---------- Passage provided ----------
2. Small Deployable Models #
For smaller, on-premise models:
| Dataset | Model | F1 (Raw) | F1 (SRAC) | Δ |
|---|---|---|---|---|
| Coronahack | Pixtral-12B | 17% | 58% | +41% |
| Brain Tumor | Pixtral-12B | 23% | 66% | +43% |
| KITS23 | Gemini Flash-8B | 45% | 63% | +18% |
These results demonstrate that SRAC can bridge the performance gap between small and large models — critical for clinical environments where data must remain local.
3. Optimal Number of Examples #
Performance peaked at 3–5 retrieved images, beyond which gains saturated or declined — indicating diminishing returns and supporting practical efficiency for deployment.
Visual Analysis #
t-SNE projections of MedImageInsight embeddings showed:
- Clear separability for Coronahack and Brain Tumor classes.
- Overlapping clusters for KITS23, explaining its lower SRAC gains due to subtle inter-class differences.
Discussion #
Key insights:
- Encoder quality dominates: MedImageInsight effectively captured high-level modality features, but fine-grained CT distinctions remain difficult.
- Retrieval scale is bounded: Excessive examples degrade accuracy, likely due to context dilution.
- Privacy-friendly deployability: SRAC enables effective use of small, local VLMs under healthcare data governance rules.
- Training-free generalization: No retraining or finetuning required — only database construction and prompt adaptation.
Conclusion #
RAD-SRAC demonstrates that retrieval-augmented classification can deliver up to 250% F1 improvement across radiology datasets with no model training. Optimal performance with 3–5 few-shot retrieved cases makes it a lightweight and practical enhancement for both large and small VLMs, especially in clinical settings demanding on-premise, privacy-preserving AI.
---------- Information provided ----------
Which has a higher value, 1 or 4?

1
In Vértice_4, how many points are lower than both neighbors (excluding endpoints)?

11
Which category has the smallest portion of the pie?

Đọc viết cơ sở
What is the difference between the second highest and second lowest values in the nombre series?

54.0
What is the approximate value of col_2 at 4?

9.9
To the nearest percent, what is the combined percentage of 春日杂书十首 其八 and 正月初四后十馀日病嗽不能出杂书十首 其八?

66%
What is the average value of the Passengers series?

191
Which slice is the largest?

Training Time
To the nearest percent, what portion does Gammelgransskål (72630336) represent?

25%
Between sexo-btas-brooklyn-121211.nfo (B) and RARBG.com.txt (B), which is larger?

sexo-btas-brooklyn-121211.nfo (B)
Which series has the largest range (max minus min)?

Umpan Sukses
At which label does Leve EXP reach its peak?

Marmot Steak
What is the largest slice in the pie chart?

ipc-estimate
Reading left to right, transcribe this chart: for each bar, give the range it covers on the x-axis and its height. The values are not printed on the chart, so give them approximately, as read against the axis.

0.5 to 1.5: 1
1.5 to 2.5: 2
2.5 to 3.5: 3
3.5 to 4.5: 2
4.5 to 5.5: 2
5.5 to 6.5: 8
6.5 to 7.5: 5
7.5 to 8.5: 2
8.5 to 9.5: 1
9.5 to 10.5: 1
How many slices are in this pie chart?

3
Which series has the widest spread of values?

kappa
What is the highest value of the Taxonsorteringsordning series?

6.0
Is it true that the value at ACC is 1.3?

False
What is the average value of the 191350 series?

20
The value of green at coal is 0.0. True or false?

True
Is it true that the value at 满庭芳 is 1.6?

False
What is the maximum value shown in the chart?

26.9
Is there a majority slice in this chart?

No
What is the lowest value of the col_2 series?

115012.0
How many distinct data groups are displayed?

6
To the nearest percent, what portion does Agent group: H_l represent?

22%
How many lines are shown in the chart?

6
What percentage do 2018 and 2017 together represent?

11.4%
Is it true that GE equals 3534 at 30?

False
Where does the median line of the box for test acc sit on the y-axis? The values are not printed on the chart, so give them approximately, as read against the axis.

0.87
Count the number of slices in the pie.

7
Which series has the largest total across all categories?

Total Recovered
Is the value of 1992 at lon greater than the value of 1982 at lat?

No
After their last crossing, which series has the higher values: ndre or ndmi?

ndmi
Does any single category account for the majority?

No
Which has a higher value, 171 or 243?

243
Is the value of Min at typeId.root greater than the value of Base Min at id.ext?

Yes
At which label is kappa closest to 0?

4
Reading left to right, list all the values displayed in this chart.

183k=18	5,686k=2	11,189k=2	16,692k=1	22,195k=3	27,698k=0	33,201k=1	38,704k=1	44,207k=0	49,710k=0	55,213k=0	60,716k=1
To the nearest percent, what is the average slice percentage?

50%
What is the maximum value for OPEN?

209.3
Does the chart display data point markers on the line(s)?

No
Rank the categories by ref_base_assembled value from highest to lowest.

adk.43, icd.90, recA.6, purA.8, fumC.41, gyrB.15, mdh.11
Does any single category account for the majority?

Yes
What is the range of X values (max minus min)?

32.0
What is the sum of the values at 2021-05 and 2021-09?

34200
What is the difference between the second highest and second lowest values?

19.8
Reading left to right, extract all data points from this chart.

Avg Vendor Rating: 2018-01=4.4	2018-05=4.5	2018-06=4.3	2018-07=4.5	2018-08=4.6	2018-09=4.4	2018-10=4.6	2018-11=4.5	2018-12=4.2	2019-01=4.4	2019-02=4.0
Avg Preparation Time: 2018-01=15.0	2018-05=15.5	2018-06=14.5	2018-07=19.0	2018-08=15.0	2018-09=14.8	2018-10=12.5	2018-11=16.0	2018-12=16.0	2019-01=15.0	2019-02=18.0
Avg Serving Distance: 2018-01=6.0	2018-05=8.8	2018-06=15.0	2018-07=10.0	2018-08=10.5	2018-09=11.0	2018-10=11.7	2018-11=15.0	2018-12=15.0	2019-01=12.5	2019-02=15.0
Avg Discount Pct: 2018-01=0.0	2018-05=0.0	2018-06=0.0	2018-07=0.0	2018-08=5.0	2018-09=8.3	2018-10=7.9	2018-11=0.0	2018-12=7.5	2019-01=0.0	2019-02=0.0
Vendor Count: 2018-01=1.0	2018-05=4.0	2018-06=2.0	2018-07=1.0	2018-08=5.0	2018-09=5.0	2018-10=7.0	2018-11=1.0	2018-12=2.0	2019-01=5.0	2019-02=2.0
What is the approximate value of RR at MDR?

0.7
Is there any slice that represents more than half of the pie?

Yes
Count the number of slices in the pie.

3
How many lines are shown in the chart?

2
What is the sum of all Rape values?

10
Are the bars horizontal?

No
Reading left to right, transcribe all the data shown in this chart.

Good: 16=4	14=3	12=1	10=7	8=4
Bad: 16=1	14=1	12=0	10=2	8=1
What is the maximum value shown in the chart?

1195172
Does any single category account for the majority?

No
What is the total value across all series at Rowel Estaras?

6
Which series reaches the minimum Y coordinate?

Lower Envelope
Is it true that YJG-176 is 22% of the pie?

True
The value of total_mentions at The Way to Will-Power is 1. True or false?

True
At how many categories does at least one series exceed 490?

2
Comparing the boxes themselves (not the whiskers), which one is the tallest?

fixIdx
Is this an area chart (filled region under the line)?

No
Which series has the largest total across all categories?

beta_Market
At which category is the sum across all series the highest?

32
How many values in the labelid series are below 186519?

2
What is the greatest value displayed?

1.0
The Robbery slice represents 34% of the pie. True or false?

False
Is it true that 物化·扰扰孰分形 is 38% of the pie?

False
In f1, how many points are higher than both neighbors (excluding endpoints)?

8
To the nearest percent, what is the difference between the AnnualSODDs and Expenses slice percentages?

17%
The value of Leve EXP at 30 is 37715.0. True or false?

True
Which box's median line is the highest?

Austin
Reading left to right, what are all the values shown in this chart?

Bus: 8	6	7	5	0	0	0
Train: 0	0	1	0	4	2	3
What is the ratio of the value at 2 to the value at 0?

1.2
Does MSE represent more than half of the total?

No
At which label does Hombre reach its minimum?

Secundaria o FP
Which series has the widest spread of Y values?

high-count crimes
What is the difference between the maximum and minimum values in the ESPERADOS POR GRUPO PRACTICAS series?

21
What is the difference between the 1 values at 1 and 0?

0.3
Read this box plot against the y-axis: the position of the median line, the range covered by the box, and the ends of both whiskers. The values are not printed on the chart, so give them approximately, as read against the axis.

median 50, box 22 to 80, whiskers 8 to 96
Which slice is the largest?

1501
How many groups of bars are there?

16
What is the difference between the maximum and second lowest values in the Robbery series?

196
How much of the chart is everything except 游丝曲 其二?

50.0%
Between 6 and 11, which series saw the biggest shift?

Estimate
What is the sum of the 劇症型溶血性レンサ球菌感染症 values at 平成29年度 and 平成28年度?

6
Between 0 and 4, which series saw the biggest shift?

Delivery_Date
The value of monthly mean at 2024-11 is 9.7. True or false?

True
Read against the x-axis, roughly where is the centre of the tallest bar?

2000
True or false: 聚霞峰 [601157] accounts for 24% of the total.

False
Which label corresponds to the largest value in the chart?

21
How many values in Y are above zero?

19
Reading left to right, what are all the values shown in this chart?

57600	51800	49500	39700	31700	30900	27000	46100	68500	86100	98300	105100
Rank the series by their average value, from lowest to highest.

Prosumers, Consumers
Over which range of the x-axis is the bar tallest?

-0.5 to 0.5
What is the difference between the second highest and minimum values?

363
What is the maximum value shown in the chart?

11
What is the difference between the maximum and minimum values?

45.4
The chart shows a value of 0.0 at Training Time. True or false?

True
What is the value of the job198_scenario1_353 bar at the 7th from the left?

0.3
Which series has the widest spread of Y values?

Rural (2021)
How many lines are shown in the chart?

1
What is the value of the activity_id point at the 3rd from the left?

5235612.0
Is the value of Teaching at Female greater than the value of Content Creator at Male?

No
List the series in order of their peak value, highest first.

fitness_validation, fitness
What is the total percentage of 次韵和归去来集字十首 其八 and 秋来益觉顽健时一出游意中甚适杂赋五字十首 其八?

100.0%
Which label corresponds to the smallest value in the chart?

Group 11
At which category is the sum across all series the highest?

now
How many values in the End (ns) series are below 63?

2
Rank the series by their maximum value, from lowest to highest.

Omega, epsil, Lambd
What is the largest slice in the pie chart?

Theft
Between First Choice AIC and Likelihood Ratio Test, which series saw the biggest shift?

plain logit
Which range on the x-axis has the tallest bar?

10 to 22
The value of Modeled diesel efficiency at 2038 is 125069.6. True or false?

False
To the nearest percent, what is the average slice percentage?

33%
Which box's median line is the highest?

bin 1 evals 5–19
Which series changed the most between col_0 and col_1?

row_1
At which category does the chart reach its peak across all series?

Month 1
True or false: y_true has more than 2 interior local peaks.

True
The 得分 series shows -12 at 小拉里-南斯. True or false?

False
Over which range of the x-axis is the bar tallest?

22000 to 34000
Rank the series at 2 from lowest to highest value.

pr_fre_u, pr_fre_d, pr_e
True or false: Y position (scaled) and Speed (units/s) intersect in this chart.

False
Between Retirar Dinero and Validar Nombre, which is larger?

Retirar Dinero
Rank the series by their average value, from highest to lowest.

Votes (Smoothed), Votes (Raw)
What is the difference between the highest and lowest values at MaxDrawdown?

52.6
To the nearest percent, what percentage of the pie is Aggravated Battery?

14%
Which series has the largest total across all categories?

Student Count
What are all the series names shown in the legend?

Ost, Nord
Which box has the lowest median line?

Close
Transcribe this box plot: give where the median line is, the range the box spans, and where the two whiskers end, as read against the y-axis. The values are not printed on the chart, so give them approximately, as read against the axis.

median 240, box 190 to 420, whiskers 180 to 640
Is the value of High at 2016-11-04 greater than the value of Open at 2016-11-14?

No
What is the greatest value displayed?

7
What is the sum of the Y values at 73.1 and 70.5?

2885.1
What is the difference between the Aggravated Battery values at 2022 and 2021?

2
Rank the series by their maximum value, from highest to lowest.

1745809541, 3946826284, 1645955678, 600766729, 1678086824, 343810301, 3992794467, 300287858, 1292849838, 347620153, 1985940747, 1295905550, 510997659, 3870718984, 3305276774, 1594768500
----------
* _Directions_
[1] Answer each of these from the SRAC passage:
(a) Which model was tested on the KITS23 dataset in the small-model table?
(b) At what number of retrieved images did performance peak?
(c) Whose embeddings were shown in the t-SNE projections?
[2] List every label that opens a bullet under "Key insights:" in the SRAC passage.
[3] Write out the SRAC passage, beginning at the words "3. Optimal Number" and stopping after "subtle inter-class differences.".
The material comes from a different source than the SRAC passage.

* _Answer list_
[1]
(a) Gemini Flash-8B
(b) 3–5 retrieved images
(c) MedImageInsight embeddings

[2]
- Encoder quality dominates
- Retrieval scale is bounded
- Privacy-friendly deployability
- Training-free generalization

[3]
3. Optimal Number of Examples #
Performance peaked at 3–5 retrieved images, beyond which gains saturated or declined — indicating diminishing returns and supporting practical efficiency for deployment.
Visual Analysis #
t-SNE projections of MedImageInsight embeddings showed:
- Clear separability for Coronahack and Brain Tumor classes.
- Overlapping clusters for KITS23, explaining its lower SRAC gains due to subtle inter-class differences.